L'aggiornamento presentato ad ESMO WCGIC 2022 conferma i dati noti dalla prima analisi e dimostra che il beneficio non si modifica in dipendenza dalla localizzazione della neoplasia primitiva (intraepatico vs extraepatico vs colecisti).

Considerati i risultati del trial randomizzato TOPAZ-1 (oltre 680 pazienti) che ha dimostrato un vantaggio in OS, PFS e risposte per il trattamento sperimentale, lo studio propone la combinazione di durvalumab e chemioterapia come un possibile nuovo standard di trattamento.

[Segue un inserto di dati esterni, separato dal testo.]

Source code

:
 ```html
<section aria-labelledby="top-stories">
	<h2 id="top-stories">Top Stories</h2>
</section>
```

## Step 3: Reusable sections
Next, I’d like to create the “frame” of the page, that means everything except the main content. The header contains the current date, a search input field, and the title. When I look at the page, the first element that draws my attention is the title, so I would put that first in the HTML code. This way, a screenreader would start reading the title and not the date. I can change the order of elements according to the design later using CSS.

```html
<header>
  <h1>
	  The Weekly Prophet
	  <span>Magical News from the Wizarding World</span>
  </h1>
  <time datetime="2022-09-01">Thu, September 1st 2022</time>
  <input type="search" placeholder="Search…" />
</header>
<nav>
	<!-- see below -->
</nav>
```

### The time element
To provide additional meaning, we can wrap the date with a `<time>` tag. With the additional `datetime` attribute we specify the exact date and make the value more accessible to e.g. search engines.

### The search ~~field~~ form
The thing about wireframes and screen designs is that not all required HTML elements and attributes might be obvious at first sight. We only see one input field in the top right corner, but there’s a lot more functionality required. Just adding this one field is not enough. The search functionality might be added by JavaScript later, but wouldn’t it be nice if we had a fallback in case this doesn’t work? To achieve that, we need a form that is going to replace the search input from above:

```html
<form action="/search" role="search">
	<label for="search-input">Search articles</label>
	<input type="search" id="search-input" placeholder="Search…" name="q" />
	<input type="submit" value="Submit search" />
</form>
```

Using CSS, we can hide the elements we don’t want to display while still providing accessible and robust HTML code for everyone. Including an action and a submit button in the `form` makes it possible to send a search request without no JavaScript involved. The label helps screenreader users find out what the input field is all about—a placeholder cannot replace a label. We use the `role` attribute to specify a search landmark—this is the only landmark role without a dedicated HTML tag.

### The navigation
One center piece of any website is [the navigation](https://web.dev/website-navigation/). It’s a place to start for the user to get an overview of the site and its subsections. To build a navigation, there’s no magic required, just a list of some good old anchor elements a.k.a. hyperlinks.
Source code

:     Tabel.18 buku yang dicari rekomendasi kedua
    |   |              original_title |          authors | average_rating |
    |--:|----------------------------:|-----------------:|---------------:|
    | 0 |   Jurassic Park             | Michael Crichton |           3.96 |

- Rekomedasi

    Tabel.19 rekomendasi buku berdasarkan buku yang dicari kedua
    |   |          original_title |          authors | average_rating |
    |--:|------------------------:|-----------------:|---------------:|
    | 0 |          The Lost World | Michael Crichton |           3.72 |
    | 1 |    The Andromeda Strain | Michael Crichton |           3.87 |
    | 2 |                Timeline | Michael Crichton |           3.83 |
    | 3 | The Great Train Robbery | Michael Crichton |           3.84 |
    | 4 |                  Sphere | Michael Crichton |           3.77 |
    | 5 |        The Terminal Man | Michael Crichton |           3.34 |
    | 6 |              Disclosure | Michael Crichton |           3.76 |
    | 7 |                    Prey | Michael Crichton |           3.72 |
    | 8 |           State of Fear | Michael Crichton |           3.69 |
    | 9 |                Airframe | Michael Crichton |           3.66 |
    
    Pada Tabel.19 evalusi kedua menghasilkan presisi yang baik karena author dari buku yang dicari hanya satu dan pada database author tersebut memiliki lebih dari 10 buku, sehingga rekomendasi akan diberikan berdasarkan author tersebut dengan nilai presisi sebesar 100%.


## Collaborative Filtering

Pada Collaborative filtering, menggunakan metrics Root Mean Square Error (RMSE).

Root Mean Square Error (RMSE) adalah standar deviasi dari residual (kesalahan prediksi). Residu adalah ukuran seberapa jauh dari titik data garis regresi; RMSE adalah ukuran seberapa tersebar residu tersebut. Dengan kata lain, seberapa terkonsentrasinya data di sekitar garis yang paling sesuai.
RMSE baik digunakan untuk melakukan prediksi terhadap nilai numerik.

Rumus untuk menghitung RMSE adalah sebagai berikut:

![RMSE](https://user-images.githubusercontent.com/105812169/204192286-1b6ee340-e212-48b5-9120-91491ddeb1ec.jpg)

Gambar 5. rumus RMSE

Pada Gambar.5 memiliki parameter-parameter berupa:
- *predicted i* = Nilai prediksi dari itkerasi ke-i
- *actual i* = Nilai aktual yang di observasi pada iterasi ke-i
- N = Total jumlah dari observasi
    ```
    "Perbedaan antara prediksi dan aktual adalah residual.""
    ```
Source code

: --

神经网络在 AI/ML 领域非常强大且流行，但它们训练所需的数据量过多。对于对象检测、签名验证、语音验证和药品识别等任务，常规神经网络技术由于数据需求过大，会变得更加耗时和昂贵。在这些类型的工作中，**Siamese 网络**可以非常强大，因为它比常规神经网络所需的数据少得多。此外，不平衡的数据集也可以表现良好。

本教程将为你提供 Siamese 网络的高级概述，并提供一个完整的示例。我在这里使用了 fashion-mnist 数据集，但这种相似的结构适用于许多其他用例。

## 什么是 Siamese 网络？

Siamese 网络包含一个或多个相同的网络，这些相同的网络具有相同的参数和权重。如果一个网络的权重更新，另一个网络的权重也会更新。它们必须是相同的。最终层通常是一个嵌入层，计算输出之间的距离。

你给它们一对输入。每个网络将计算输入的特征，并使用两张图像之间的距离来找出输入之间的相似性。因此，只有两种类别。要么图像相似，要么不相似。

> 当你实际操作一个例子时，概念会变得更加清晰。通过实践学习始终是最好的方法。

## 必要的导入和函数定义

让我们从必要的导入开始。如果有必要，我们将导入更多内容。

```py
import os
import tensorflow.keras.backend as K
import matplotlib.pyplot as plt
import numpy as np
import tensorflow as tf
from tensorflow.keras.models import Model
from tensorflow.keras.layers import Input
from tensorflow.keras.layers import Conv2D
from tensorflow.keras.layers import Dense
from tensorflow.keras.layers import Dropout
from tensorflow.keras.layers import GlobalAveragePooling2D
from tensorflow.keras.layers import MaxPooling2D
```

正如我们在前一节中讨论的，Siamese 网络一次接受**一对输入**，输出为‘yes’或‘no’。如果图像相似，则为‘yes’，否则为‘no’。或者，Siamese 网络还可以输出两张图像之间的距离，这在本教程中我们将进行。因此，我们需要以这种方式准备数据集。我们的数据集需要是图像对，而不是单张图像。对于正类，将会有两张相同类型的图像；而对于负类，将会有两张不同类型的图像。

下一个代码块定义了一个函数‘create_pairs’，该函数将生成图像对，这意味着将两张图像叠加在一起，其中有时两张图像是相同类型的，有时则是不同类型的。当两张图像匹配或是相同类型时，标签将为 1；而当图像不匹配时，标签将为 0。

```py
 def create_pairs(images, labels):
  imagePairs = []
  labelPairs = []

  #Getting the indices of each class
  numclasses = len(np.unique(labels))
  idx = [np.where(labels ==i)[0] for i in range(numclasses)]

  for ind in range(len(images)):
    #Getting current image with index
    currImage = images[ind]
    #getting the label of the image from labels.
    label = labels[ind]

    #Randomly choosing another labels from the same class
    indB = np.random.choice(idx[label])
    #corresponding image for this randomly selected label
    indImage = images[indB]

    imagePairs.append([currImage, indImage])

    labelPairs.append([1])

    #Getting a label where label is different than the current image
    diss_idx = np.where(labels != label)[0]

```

La company produttrice ha rapidamente avviato un programma per la fornitura del farmaco in attesa della presentazione del dossier con il possibile label delle Agenzie regolatorie. 

La combinazione di durvalumab e chemioterapia ha permesso un passo avanti dopo 10 anni di stallo nel trattamento dei pazienti (in particolare per quelli che non sono selezionabili per trattamenti target, circa il 60%) e sembra dare risoultato indipendentemente dalla localizzazione della malattia primitiva e dall'espressione del marcatore PD-L1.

Mentre si aspettano dati più maturi, interessante notare che, come spesso accade nei trial che hanno un braccio con immunoterapia, si vede una maggiore separazione delle curve: qualcuno direbbe che "the tail tells the tale". Sono anche in corso i trial Immunocheck e Keynote 966. Il secondo studio, un randomizzato che mira ad arruolare oltre 1.000 pazienti, mira a confermare se la combinazione tra immunoterapia (pembrolizumab) e chemioterapia standard sia migliore in efficacia.